- Dataset entries -
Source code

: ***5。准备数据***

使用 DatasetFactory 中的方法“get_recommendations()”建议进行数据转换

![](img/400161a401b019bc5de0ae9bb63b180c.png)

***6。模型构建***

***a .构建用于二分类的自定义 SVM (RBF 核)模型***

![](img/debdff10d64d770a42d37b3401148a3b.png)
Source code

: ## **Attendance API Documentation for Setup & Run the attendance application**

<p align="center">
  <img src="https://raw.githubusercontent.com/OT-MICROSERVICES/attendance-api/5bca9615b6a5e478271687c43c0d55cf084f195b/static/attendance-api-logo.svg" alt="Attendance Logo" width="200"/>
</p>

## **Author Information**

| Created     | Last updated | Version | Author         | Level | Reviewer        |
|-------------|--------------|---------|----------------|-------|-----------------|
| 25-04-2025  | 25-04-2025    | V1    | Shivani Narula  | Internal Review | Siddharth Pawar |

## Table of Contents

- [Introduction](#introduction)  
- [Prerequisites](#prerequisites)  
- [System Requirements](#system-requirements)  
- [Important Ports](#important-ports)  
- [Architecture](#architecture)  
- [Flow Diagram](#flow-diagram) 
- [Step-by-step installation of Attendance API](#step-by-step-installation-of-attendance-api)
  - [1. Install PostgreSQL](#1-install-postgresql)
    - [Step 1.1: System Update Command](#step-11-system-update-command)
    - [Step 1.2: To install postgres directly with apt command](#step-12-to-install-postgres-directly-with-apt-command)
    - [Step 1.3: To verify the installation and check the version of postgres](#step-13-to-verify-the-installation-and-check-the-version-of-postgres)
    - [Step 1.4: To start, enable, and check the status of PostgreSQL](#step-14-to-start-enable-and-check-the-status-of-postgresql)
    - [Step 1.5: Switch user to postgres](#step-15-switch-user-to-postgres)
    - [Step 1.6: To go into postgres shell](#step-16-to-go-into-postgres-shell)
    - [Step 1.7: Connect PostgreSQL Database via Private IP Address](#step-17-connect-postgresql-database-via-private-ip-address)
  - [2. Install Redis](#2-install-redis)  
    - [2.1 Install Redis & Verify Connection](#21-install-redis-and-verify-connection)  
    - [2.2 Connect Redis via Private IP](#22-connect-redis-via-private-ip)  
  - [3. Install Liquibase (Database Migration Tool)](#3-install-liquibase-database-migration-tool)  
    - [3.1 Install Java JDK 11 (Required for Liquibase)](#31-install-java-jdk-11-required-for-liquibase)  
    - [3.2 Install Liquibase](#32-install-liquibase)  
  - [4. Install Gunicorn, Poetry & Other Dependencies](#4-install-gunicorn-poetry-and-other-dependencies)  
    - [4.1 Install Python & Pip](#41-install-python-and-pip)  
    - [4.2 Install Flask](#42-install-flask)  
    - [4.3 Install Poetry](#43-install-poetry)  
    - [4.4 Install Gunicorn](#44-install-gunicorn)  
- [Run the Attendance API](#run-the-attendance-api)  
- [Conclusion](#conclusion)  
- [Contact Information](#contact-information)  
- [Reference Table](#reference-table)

- Exercise instructions -
Could you lay out the listing above as a JSON list of strings, one string per line with blank lines omitted, starting at the line containing "the attendance application**" and stopping after the line containing "## Table of Contents"?

- Answer for the task -
[
  ": ## **Attendance API Documentation for Setup & Run the attendance application**",
  "<p align=\"center\">",
  "  <img src=\"https://raw.githubusercontent.com/OT-MICROSERVICES/attendance-api/5bca9615b6a5e478271687c43c0d55cf084f195b/static/attendance-api-logo.svg\" alt=\"Attendance Logo\" width=\"200\"/>",
  "</p>",
  "## **Author Information**",
  "| Created     | Last updated | Version | Author         | Level | Reviewer        |",
  "|-------------|--------------|---------|----------------|-------|-----------------|",
  "| 25-04-2025  | 25-04-2025    | V1    | Shivani Narula  | Internal Review | Siddharth Pawar |",
  "## Table of Contents"
]